____ Given records

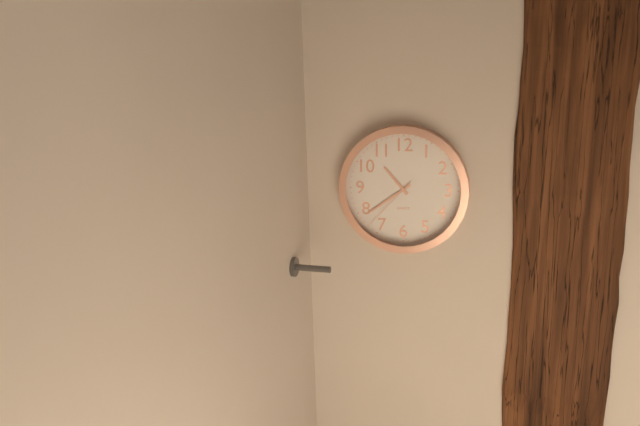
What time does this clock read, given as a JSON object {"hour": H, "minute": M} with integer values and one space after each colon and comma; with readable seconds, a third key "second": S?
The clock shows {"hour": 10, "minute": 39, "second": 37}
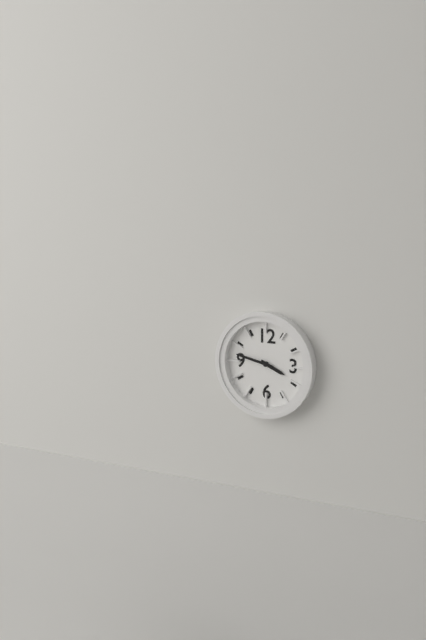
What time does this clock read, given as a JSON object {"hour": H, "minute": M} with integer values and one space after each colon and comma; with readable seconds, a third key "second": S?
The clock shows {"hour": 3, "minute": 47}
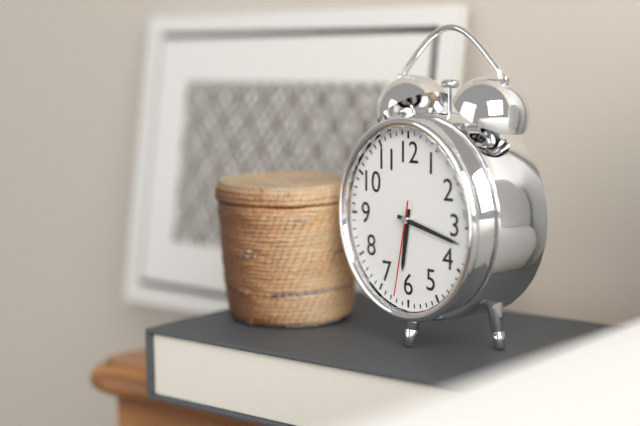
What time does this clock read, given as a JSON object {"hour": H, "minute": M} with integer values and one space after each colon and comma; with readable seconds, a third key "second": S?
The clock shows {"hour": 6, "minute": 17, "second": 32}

________
____ Given records

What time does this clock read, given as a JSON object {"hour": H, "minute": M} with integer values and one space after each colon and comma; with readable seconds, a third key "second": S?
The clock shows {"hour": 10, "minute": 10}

________
____ Given records

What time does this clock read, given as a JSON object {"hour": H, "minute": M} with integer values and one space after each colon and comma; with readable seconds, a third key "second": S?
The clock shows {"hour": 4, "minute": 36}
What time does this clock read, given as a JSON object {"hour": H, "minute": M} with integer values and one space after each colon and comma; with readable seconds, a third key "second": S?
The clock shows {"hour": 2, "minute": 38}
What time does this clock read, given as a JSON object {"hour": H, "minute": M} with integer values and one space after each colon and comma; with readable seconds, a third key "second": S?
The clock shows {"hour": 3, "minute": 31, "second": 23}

________

Work instructions: Find every line in the records that contains the word "shows" and copy each of those lines, treating uppercase and lowercase letters as different.

Worked solution:
The clock shows {"hour": 10, "minute": 39, "second": 37}
The clock shows {"hour": 3, "minute": 47}
The clock shows {"hour": 6, "minute": 17, "second": 32}
The clock shows {"hour": 10, "minute": 10}
The clock shows {"hour": 4, "minute": 36}
The clock shows {"hour": 2, "minute": 38}
The clock shows {"hour": 3, "minute": 31, "second": 23}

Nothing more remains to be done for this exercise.